*** Block opens ***

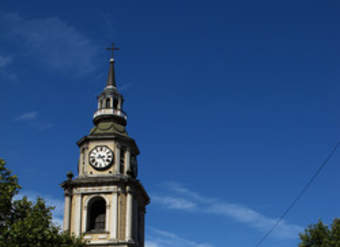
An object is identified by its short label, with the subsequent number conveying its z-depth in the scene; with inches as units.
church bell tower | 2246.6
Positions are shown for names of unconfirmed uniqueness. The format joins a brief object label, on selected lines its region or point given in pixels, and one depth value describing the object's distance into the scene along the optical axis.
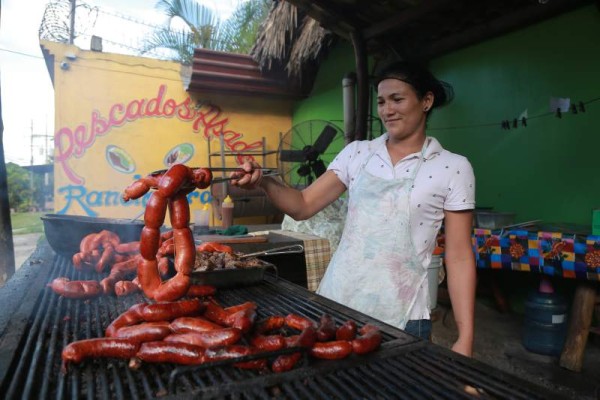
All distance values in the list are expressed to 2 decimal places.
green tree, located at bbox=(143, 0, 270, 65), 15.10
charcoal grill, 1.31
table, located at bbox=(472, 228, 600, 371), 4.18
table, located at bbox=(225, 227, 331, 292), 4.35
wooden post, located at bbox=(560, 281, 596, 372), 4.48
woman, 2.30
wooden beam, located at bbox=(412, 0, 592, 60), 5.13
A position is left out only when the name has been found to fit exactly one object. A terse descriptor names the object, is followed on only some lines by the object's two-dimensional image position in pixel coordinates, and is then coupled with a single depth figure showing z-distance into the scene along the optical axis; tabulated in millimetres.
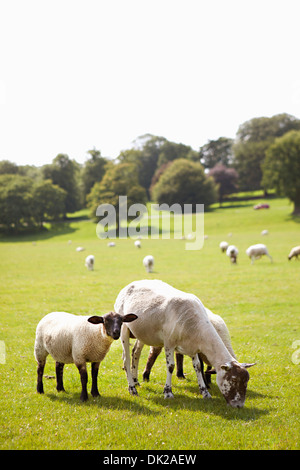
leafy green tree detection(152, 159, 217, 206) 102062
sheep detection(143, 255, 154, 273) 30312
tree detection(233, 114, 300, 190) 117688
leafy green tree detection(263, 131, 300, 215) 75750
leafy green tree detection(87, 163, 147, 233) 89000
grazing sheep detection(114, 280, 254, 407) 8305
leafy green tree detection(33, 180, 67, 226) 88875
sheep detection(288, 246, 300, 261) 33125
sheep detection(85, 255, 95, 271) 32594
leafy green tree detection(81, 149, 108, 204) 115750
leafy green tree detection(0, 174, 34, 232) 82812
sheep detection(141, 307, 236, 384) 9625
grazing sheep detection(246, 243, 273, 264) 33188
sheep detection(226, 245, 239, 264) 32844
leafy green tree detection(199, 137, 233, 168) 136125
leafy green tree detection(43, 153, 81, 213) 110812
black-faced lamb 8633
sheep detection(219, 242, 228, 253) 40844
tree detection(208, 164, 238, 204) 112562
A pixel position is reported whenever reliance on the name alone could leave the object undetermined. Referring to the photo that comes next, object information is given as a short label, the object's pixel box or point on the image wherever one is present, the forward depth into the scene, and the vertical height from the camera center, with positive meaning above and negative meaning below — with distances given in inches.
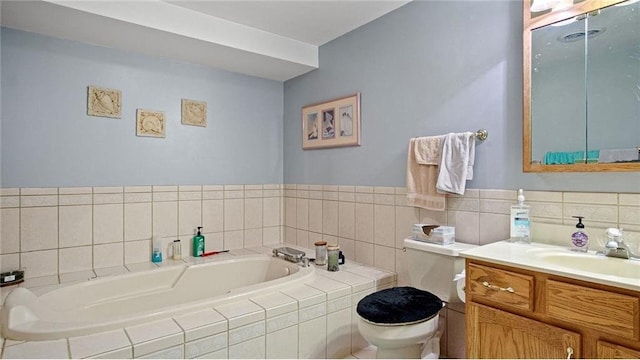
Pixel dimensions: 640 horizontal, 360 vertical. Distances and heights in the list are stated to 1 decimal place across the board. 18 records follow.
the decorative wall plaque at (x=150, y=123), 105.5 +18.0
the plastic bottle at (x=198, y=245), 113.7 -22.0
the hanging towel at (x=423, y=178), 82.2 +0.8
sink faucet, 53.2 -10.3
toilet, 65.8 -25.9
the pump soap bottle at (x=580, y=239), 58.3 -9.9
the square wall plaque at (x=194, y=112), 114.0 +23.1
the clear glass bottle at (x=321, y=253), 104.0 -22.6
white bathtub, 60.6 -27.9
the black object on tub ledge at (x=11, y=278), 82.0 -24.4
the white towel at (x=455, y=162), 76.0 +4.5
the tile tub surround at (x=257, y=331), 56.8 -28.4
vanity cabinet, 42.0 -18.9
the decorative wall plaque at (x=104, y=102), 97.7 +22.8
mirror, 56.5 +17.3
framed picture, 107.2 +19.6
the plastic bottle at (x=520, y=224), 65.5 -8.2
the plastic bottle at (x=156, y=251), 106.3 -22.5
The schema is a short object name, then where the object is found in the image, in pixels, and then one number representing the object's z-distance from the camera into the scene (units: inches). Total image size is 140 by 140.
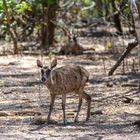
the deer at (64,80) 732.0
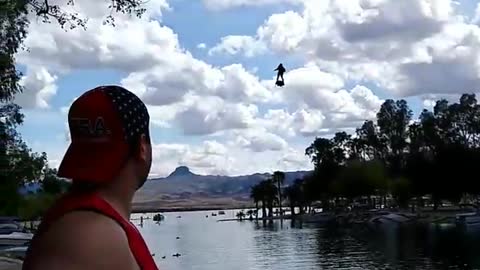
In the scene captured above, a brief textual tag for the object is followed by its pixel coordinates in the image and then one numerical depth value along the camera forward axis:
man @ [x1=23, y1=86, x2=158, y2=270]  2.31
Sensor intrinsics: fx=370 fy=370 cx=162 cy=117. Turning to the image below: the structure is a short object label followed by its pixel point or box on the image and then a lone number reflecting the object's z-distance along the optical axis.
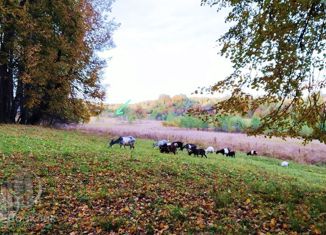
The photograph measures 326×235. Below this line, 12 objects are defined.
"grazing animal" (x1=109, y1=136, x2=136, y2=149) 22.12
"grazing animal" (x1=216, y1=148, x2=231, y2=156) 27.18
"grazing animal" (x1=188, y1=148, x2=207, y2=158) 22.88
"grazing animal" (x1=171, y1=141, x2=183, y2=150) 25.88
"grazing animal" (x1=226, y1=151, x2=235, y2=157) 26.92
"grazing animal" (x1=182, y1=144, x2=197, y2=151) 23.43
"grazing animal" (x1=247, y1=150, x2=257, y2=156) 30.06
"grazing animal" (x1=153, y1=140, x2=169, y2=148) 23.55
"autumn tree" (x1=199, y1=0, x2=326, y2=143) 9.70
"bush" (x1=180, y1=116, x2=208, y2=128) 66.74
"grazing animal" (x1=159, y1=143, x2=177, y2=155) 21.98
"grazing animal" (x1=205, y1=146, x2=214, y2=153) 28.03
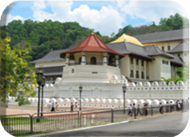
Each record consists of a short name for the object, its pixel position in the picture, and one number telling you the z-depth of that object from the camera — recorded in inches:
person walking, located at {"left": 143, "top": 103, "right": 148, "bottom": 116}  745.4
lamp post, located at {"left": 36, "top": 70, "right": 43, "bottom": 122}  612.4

*** Block closes ***

Only the lines above that include the word "bottle" belong in the answer; copy each one.

** Answer box **
the plastic bottle at (x=198, y=245), 113.7 -22.0
the pump soap bottle at (x=580, y=239), 58.3 -9.9
the clear glass bottle at (x=321, y=253), 104.0 -22.6
the plastic bottle at (x=520, y=224), 65.5 -8.2
the plastic bottle at (x=156, y=251), 106.3 -22.5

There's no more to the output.